Designed fully around the notion of providing dignity, autonomy, and symptom management in the face of terminal illness, Palliative Care and Hospice provide extraordinary end-of-life care to the very people who feel they have no fate but suffering ahead. These physicians and clinicians are well-trained and deeply committed to the care of those very patients that physician-assisted suicide advocates specifically target. In over two decades of practicing internal medicine, I have had a number of patients enroll in these services. I have yet to find one family who didn’t gratefully describe the profound dignity, loving kindness, and tender management of pain, anxiety, and symptoms they witnessed in the waning days of their loved one’s life. Surely, that is not to say that there can’t be patients with symptoms that could be difficult to manage. But does that mean that we should then move to a widespread, systemic legalization of physician-assisted killing? With the oft untapped and unrecognized virtues of Palliative Care and Hospice, I think we are rushing to provide a dangerous solution desperately in search of a problem.

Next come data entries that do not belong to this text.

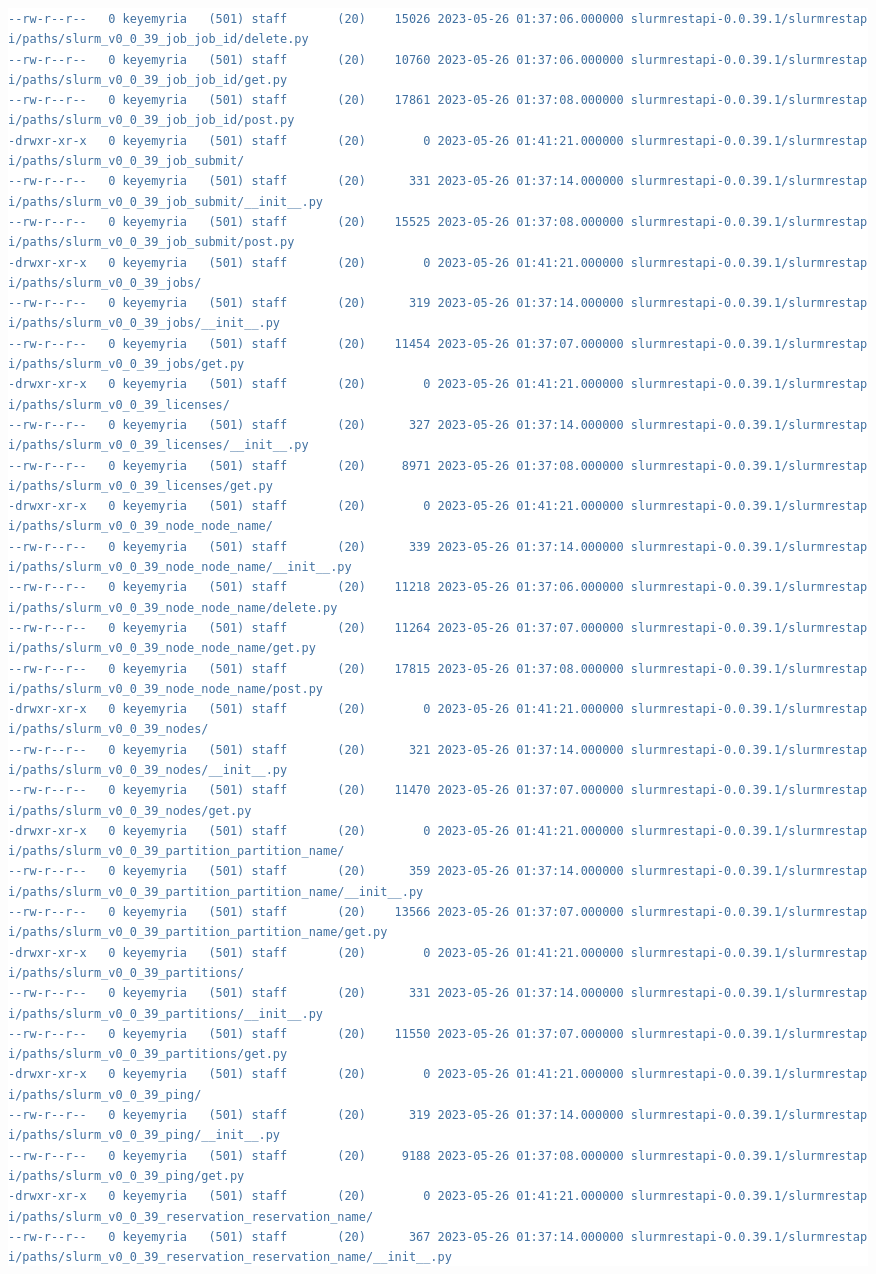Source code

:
 ```diff
--rw-r--r--   0 keyemyria   (501) staff       (20)    15026 2023-05-26 01:37:06.000000 slurmrestapi-0.0.39.1/slurmrestapi/paths/slurm_v0_0_39_job_job_id/delete.py
--rw-r--r--   0 keyemyria   (501) staff       (20)    10760 2023-05-26 01:37:06.000000 slurmrestapi-0.0.39.1/slurmrestapi/paths/slurm_v0_0_39_job_job_id/get.py
--rw-r--r--   0 keyemyria   (501) staff       (20)    17861 2023-05-26 01:37:08.000000 slurmrestapi-0.0.39.1/slurmrestapi/paths/slurm_v0_0_39_job_job_id/post.py
-drwxr-xr-x   0 keyemyria   (501) staff       (20)        0 2023-05-26 01:41:21.000000 slurmrestapi-0.0.39.1/slurmrestapi/paths/slurm_v0_0_39_job_submit/
--rw-r--r--   0 keyemyria   (501) staff       (20)      331 2023-05-26 01:37:14.000000 slurmrestapi-0.0.39.1/slurmrestapi/paths/slurm_v0_0_39_job_submit/__init__.py
--rw-r--r--   0 keyemyria   (501) staff       (20)    15525 2023-05-26 01:37:08.000000 slurmrestapi-0.0.39.1/slurmrestapi/paths/slurm_v0_0_39_job_submit/post.py
-drwxr-xr-x   0 keyemyria   (501) staff       (20)        0 2023-05-26 01:41:21.000000 slurmrestapi-0.0.39.1/slurmrestapi/paths/slurm_v0_0_39_jobs/
--rw-r--r--   0 keyemyria   (501) staff       (20)      319 2023-05-26 01:37:14.000000 slurmrestapi-0.0.39.1/slurmrestapi/paths/slurm_v0_0_39_jobs/__init__.py
--rw-r--r--   0 keyemyria   (501) staff       (20)    11454 2023-05-26 01:37:07.000000 slurmrestapi-0.0.39.1/slurmrestapi/paths/slurm_v0_0_39_jobs/get.py
-drwxr-xr-x   0 keyemyria   (501) staff       (20)        0 2023-05-26 01:41:21.000000 slurmrestapi-0.0.39.1/slurmrestapi/paths/slurm_v0_0_39_licenses/
--rw-r--r--   0 keyemyria   (501) staff       (20)      327 2023-05-26 01:37:14.000000 slurmrestapi-0.0.39.1/slurmrestapi/paths/slurm_v0_0_39_licenses/__init__.py
--rw-r--r--   0 keyemyria   (501) staff       (20)     8971 2023-05-26 01:37:08.000000 slurmrestapi-0.0.39.1/slurmrestapi/paths/slurm_v0_0_39_licenses/get.py
-drwxr-xr-x   0 keyemyria   (501) staff       (20)        0 2023-05-26 01:41:21.000000 slurmrestapi-0.0.39.1/slurmrestapi/paths/slurm_v0_0_39_node_node_name/
--rw-r--r--   0 keyemyria   (501) staff       (20)      339 2023-05-26 01:37:14.000000 slurmrestapi-0.0.39.1/slurmrestapi/paths/slurm_v0_0_39_node_node_name/__init__.py
--rw-r--r--   0 keyemyria   (501) staff       (20)    11218 2023-05-26 01:37:06.000000 slurmrestapi-0.0.39.1/slurmrestapi/paths/slurm_v0_0_39_node_node_name/delete.py
--rw-r--r--   0 keyemyria   (501) staff       (20)    11264 2023-05-26 01:37:07.000000 slurmrestapi-0.0.39.1/slurmrestapi/paths/slurm_v0_0_39_node_node_name/get.py
--rw-r--r--   0 keyemyria   (501) staff       (20)    17815 2023-05-26 01:37:08.000000 slurmrestapi-0.0.39.1/slurmrestapi/paths/slurm_v0_0_39_node_node_name/post.py
-drwxr-xr-x   0 keyemyria   (501) staff       (20)        0 2023-05-26 01:41:21.000000 slurmrestapi-0.0.39.1/slurmrestapi/paths/slurm_v0_0_39_nodes/
--rw-r--r--   0 keyemyria   (501) staff       (20)      321 2023-05-26 01:37:14.000000 slurmrestapi-0.0.39.1/slurmrestapi/paths/slurm_v0_0_39_nodes/__init__.py
--rw-r--r--   0 keyemyria   (501) staff       (20)    11470 2023-05-26 01:37:07.000000 slurmrestapi-0.0.39.1/slurmrestapi/paths/slurm_v0_0_39_nodes/get.py
-drwxr-xr-x   0 keyemyria   (501) staff       (20)        0 2023-05-26 01:41:21.000000 slurmrestapi-0.0.39.1/slurmrestapi/paths/slurm_v0_0_39_partition_partition_name/
--rw-r--r--   0 keyemyria   (501) staff       (20)      359 2023-05-26 01:37:14.000000 slurmrestapi-0.0.39.1/slurmrestapi/paths/slurm_v0_0_39_partition_partition_name/__init__.py
--rw-r--r--   0 keyemyria   (501) staff       (20)    13566 2023-05-26 01:37:07.000000 slurmrestapi-0.0.39.1/slurmrestapi/paths/slurm_v0_0_39_partition_partition_name/get.py
-drwxr-xr-x   0 keyemyria   (501) staff       (20)        0 2023-05-26 01:41:21.000000 slurmrestapi-0.0.39.1/slurmrestapi/paths/slurm_v0_0_39_partitions/
--rw-r--r--   0 keyemyria   (501) staff       (20)      331 2023-05-26 01:37:14.000000 slurmrestapi-0.0.39.1/slurmrestapi/paths/slurm_v0_0_39_partitions/__init__.py
--rw-r--r--   0 keyemyria   (501) staff       (20)    11550 2023-05-26 01:37:07.000000 slurmrestapi-0.0.39.1/slurmrestapi/paths/slurm_v0_0_39_partitions/get.py
-drwxr-xr-x   0 keyemyria   (501) staff       (20)        0 2023-05-26 01:41:21.000000 slurmrestapi-0.0.39.1/slurmrestapi/paths/slurm_v0_0_39_ping/
--rw-r--r--   0 keyemyria   (501) staff       (20)      319 2023-05-26 01:37:14.000000 slurmrestapi-0.0.39.1/slurmrestapi/paths/slurm_v0_0_39_ping/__init__.py
--rw-r--r--   0 keyemyria   (501) staff       (20)     9188 2023-05-26 01:37:08.000000 slurmrestapi-0.0.39.1/slurmrestapi/paths/slurm_v0_0_39_ping/get.py
-drwxr-xr-x   0 keyemyria   (501) staff       (20)        0 2023-05-26 01:41:21.000000 slurmrestapi-0.0.39.1/slurmrestapi/paths/slurm_v0_0_39_reservation_reservation_name/
--rw-r--r--   0 keyemyria   (501) staff       (20)      367 2023-05-26 01:37:14.000000 slurmrestapi-0.0.39.1/slurmrestapi/paths/slurm_v0_0_39_reservation_reservation_name/__init__.py
```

3. When considering the fallout from physician-assisted suicide, the slippery slope is real.

Invariably, when legislation such as physician-assisted suicide is considered, concerns are raised about the slippery slope—that is, the unintended consequences and abuses that result from permitting such a policy at all. “Enlightened minds” that “know better” shake their heads and tut-tut that our concerns are overreactions. “We would have safeguards against abuses,” we are told, “We would craft laws protecting minors or the mentally ill or the demented or the handicapped or others without terminal illness from ever being considered for physician-assisted suicide.” “It would be a rare event.” “Economics (a patient’s draining resources, the burden on the medical system) would never be a factor in a merciful act devoted to preserving the dignity of the individual.” 

To be sure, all of these reassuring arguments sound good and have been made in countries and states that have legalized physician-assisted suicide. And, too often, they have been wrong. People with mental illness and no terminal disease have been allowed to die. Minors in Belgium and the Netherlands have died under this policy. Physicians have been more aggressive in utilizing this option in the ill, but not terminally ill. Patients have reported fear of being hospitalized lest they become victims to a crusading doctor’s zeal. Exploding costs for end-of-life care and budgets groaning under the weight of the perpetually ill have a conscious or unconscious impact on a system where physician-assisted suicide is an option.

As far as being rare, according to the BMJ’s Journal of Medical Ethics (10/27/2023), there was an over sixteen-fold increase in physician-assisted suicide cases in Oregon from 1997 to 2022 while there was a drop in coinciding psychiatric assessments (evaluating the patient’s emotional state for such a decision) from 31.1% to 1.1%. The author of the paper, David Albert Jones, concludes, “We now have twenty-five years of data from Oregon and data from an increasing number of other states with similar laws. However, the more we know, the less reassuring the ‘Oregon model’ of assisted suicide seems to be.” Nonetheless, those promoting this law will reassure us. “We’ve thought of these concerns and, if need be, we will enact further laws to protect patients from abuse.” To this reasoning, I would ask, “How will the small laws protect us, when the big law (against physician-assisted suicide) has been able to fall?” When it comes to the institutionalization of physician-assisted suicide, mark my words, telling us that “everything will be okay” is a misguided, if not dangerous, philosophy.

For the last twenty-four years, it has been an honor and privilege to practice internal medicine. I love my patients, enjoy my colleagues, and cherish my calling. But that calling will fundamentally change if we devolve from a vocation that heals to a vocation that kills. 

Most of what I have written today in opposition to physician-assisted suicide is fairly obvious. And I am here, simply and sadly, to restate it. 

In having to do so, it is hard not to ask,“What are we becoming? What does it mean to heal?”

Heaven help us if we don’t know the answer.

Thank you for your time and consideration.